• **Required actions**:
a - In the passage on Habermas, why does the description of the utopia of communicative rationality lack instructions for the route to it? Answer in one to three sentences.
b - Carry on the passage on Habermas from the point where it stops.

• **Page excerpt**:
======

The best way to understand Habermas’s work, suggests Geuss, is as a myth, just like Plato’s myth of the cave in the Republic – a way of presenting a better vision of a better world” (14). Utopia hasn’t always been a revolutionary idea, nor a political one. Plato’s Republic was situated in a paradise lost not in a yearning for a golden future. Isaiah Berlin has written “all the utopias known to us are based on the discoverability of objectively true ends, true for all men, at all times and places,” that in utopian thought the central problems of men are “in principle soluble…. the solutions form a harmonious whole” (15). But if there is a universal feature of human life, it would be conflict. Humans desire incompatible things, such as freedom and security, and this is discordant with the powerful appeal of harmony. A project is utopian if there can exist no circumstances in which it can be realised. This would include the utopian ‘we-perspective’ outcome of communicative rationality. The longings of a society free of coercion and power collapses in the face of the enduring contradictions within human needs. The imperfections of human nature are not seen by utopian thinking as flaws, they are viewed as signs of repression, part of a history from which we must rouse ourselves in the quest for autonomy. Utopian projects are more than erroneous rationalities, they are a perspective upon the world, once found in religion, but, for some time, a part of Western governments belief that political endeavour can transform the human condition. Yet it remains a fascinating, penetrating and disconcerting question to ponder whether we can live without such a utopian imaginary.

This discursive, cooperative search for truth, in the absence of coercion except from the force of the better argument, is clearly problematised in Foucauldian thought. The processual requirements for successful consensus require a level of empathy, neutrality, transparency and autonomy that is difficult to evidence. But from the point of view of Foucault, this is far from an adequate conception. The Habermasian constitution, as the device for citizen unity and power regulation, the image of power-law, of power-sovereignty, declines the famous Foucauldian invitation to “cut off the head of the king” (16). According to Flyvberg (17), the fundamental weakness in Habermas’s normative theory is “its lack of agreement between ideal and reality, between intentions and their implementation.” This weakness is rooted in an insufficient conception of power. Although the utopia of communicative rationality is described, it is lacks instructions as to the route taken to get there. The reason for this is that there is no way to get there. To do so requires a Kirkegaardian leap of faith. A leap into utopia. In ‘reality,’ political change demands a conceptualisation of power that does not assume that consensus-seeking and freedom from domination are universally inherent forces in human interaction. Instead, the realisation is required that power penetrates communication. Whether it is always present, as stated by Foucault may be contestable, but to operate as if it has little influence strenuously tests the validity of discourse theory.

======

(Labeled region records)

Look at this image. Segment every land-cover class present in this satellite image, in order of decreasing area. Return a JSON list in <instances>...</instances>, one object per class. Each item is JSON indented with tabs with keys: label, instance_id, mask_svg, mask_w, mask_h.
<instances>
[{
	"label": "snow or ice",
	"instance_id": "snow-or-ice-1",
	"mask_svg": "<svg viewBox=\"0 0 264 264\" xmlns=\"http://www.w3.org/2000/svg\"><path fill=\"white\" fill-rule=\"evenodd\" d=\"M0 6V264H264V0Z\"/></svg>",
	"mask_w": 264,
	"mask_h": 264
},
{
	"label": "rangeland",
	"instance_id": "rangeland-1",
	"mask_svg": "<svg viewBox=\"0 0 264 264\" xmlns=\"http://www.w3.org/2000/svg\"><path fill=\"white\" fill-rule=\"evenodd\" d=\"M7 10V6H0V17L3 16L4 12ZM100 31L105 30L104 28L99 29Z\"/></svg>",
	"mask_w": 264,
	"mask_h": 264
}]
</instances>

======

• **Written responses**:
a - It lacks them because there is no way to get there. Reaching it would require a Kierkegaardian leap of faith, a leap into utopia.

b -
Empirically, human nature, in communication and elsewhere, includes unsavoury aspects, being at times variously deceptive, selfish and deluded, and constructive of a communication that at different times can be vested, unconscious and irrational. Habermas underplays aspects of human nature that preclude the feasibility of genuine consensus and sidesteps the penetration of power and the resulting asymmetries that reside within discourse. Power is as likely to be corrupted by rhetoric and vested interests as it is to be a container for freedom from domination and rational consensus. It is not sufficient merely to assert the need for rational and imaginary resources. So deeply socialized are we, so profoundly accustomed to that which we have already adopted as the core of our own identity, that it is inpenetrably difficult to imagine a public sphere engaging in the kind of empathic and selfless hypothesizing and reconceptualizing that would effect emancipation. Such autonomy would be the result of an agency and awareness that is too improbable to be real. Humans are infinitely more complex than homo democraticus. Power games infuse communication. Machiavelli expressed the opinion that “in constituting and legislating for a commonwealth it must be taken for granted that all men are wicked and they will always give vent to their malignity that is in their minds when opportunity offers” (18). Accurate and deluded, dissenting and patriotic, selfless and selfish, attached and detached, we are ambiguous beings.

Substantively, neither Habermas nor Foucault offers an account of what is to be done, the elements of political action are left to be defined by the participants. Whether freedom from domination is achieveable via a Habermasian procedural macropolitics or via a Foucauldian substantive micropolitics depends on which thinker you choose to think with. To many, Habermas’s solution is a part of the problem. Utopianism hampers the very thing it craves due to a confidence in abstract rationality that bears scant resemblance to the imperfect discursive world we populate. The suspicion is that Habermas’s ideas on communicative rationality and strong democracy are so abstract as to render them exceptionally unlikely to make their way into the real-life annals of political realms. Within these spheres there are examples aplenty of the role of resistance, activism levering social change away from oppressive practice and toward a more autonomously functioning society. Even though rational discourse and cross-interest consensus have to play their part in such resistance, democracy and the freedoms we live with exist in their present forms not because of a universal consensus on human norms, but because of active, stoic resistance to perceived injustice.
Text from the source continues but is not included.